Common sports injuries – 3 parts by Mary Thornton BSc Hons MCSP HPC

Shin splints is a common term used to describe pain at the front of the distal part of the leg. True shin splints occurs on the medial aspect of the tibia (shin bone) and can occur due to many reasons such as poor mechanics of the foot or lower limb such as over pronation (flat feet), change of running surface or even undiagnosed stress fractures in the foot. These conditions can result in inflammation of the of soft tissues that connect the muscles to the tibia. Traction forces on these structures can then result in shin pain and inflammation.

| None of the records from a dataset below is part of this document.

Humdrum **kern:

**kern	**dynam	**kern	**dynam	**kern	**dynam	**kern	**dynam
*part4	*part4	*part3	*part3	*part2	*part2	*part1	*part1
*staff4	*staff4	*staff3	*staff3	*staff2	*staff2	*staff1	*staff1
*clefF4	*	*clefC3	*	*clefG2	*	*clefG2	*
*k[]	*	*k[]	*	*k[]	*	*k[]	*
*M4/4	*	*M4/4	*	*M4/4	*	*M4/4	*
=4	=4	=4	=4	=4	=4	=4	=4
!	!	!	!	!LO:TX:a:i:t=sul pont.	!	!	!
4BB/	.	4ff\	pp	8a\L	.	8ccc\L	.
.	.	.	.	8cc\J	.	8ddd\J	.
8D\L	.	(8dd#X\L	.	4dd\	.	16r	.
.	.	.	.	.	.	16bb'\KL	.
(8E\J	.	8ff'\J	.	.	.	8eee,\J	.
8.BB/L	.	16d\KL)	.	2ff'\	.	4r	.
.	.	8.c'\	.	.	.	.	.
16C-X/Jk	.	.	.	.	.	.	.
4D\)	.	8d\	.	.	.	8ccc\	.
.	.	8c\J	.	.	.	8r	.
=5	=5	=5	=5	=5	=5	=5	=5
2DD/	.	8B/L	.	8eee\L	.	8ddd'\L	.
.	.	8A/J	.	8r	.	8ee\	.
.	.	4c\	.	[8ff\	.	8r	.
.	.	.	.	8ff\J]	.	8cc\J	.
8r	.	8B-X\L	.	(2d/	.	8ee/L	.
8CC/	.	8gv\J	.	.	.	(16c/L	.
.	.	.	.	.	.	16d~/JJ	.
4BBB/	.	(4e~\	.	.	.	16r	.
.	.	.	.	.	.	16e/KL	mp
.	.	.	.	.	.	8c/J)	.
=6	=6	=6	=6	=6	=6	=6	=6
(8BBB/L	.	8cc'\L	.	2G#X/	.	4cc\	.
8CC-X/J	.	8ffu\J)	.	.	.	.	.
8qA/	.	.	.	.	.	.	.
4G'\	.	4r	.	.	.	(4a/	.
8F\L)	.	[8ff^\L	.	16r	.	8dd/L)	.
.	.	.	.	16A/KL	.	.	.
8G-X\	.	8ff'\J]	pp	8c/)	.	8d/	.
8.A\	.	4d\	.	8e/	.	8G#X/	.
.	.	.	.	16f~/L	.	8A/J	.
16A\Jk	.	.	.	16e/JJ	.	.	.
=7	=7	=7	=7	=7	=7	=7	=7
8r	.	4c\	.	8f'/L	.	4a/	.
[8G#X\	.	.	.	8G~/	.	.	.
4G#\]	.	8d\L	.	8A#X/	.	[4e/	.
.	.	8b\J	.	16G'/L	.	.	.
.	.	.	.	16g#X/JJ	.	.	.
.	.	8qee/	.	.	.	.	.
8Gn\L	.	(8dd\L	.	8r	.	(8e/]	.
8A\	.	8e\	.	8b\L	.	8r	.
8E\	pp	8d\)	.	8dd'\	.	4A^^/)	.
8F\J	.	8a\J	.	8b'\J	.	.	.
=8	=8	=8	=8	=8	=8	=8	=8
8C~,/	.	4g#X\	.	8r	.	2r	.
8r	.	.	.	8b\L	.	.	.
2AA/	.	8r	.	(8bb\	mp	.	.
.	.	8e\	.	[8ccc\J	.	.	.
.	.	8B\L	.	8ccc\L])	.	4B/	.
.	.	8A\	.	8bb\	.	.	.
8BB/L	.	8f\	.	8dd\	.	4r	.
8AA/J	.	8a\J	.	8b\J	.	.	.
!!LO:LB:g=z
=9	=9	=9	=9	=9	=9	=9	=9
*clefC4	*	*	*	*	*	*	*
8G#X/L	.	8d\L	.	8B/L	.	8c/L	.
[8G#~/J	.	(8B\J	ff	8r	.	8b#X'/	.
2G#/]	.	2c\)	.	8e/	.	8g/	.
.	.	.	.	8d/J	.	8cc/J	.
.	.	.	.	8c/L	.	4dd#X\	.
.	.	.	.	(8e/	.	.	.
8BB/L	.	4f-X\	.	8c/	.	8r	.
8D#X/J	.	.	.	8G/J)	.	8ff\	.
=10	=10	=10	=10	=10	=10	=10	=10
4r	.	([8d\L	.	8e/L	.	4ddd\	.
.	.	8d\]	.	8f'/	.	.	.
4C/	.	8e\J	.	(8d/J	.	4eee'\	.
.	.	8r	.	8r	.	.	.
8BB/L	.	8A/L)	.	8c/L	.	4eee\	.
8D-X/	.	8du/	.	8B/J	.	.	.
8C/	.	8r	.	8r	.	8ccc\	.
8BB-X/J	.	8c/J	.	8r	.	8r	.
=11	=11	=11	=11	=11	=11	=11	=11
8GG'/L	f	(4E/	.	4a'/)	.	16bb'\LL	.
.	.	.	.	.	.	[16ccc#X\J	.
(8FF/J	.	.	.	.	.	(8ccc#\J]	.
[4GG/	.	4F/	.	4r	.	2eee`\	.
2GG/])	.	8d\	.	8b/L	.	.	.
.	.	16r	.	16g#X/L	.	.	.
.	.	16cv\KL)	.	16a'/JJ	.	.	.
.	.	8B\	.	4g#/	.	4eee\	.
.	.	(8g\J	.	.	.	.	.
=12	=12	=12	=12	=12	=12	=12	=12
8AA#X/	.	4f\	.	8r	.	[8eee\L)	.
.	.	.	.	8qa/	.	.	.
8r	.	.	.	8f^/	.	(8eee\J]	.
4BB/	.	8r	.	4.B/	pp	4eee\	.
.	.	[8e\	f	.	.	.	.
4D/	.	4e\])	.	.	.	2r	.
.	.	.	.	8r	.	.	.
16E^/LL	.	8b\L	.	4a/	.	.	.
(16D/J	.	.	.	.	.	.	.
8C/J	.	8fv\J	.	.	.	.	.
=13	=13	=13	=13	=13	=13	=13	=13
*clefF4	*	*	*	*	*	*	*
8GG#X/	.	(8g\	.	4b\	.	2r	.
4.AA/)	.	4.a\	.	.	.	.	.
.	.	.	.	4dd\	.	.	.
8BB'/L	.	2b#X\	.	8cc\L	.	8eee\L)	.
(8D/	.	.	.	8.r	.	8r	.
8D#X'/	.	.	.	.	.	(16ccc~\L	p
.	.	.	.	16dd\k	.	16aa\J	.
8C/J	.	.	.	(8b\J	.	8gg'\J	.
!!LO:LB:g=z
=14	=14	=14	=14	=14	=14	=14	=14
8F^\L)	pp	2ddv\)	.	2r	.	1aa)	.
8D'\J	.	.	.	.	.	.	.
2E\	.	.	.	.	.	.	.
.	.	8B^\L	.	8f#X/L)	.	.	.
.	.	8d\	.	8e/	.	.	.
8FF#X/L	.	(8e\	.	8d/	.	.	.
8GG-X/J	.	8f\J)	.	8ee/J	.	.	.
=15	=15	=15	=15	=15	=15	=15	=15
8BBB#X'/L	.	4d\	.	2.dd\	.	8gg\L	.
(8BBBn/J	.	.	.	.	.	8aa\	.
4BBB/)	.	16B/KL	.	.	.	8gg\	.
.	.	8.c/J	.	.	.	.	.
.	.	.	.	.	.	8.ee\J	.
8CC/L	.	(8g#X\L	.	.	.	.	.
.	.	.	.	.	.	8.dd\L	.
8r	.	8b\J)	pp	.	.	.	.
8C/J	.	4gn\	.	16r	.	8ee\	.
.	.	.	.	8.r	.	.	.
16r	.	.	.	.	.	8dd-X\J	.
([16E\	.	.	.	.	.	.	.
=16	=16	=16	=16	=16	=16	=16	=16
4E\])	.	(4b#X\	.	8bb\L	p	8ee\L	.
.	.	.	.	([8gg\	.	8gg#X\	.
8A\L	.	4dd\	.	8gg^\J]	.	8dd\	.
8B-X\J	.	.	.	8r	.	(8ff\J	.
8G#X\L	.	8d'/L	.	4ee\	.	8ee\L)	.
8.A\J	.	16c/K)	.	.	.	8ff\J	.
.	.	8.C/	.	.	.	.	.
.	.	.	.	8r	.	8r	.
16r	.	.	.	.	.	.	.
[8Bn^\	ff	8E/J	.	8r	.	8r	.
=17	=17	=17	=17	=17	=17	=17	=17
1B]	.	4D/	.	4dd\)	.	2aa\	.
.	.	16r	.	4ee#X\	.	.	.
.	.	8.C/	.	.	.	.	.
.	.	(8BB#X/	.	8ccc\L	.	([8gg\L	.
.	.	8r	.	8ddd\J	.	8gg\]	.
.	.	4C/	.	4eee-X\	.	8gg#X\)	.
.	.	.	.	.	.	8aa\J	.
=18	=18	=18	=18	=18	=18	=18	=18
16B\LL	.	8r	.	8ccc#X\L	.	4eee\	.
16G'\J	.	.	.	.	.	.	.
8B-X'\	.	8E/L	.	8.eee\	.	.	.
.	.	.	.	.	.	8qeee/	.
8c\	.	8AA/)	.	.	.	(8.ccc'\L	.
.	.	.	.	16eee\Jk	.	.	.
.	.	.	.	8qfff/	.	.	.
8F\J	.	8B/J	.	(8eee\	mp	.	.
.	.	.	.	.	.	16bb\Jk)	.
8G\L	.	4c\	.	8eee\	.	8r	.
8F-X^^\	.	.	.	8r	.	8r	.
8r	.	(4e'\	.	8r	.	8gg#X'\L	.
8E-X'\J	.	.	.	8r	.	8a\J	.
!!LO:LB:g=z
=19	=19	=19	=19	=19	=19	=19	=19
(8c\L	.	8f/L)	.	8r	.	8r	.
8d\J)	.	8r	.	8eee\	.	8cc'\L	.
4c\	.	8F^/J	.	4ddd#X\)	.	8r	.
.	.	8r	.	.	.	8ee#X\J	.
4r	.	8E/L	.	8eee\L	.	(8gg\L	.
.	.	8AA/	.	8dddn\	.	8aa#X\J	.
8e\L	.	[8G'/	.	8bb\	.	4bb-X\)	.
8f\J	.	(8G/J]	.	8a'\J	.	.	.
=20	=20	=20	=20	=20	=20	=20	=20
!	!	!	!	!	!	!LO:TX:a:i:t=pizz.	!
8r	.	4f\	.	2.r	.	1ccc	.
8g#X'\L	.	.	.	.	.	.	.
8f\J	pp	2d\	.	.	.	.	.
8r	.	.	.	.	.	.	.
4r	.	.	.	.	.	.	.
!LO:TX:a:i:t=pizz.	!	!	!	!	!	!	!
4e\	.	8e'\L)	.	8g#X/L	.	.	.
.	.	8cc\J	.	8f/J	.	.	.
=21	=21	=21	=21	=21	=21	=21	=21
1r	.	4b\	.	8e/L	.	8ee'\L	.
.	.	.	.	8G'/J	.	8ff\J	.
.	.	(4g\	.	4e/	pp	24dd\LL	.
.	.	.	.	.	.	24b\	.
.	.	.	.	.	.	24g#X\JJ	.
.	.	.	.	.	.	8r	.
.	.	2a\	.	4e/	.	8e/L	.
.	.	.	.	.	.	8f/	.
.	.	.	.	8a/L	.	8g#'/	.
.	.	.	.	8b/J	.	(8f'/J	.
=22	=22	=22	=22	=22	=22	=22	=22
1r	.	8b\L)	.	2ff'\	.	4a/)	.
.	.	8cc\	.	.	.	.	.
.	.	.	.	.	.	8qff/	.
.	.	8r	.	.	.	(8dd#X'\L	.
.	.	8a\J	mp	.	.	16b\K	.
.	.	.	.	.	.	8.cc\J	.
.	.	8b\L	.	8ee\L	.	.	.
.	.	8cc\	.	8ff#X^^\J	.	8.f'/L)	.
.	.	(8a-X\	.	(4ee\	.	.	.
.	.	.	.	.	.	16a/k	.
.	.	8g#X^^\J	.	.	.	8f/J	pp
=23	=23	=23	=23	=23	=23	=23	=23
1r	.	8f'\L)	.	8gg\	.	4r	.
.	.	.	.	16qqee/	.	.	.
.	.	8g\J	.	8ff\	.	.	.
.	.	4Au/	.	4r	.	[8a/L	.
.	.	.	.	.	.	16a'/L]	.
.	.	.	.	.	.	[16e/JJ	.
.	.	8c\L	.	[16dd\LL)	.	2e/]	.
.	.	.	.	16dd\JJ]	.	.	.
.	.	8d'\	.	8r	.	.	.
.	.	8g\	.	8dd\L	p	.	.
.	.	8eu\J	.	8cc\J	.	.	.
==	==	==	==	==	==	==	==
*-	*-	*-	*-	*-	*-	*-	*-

It is a common complaint amongst runners and dancers and its symptoms can include:

  • Pain in the shin which can start with exercise but then eases or develops after stopping exercise.
  • swelling in the shin muscle.
  • bumpy sensation on the inside of the shin bone.
  • Pain on ankle movement.If you think you are suffering from shin splints rest and ice therapy will help to reduce the inflammation but also consult a podiatrist or physiotherapist who specializes in sports injuries to help determine the cause of the problem and address any biomechanics imbalances to prevent future episodes of the problem occurring.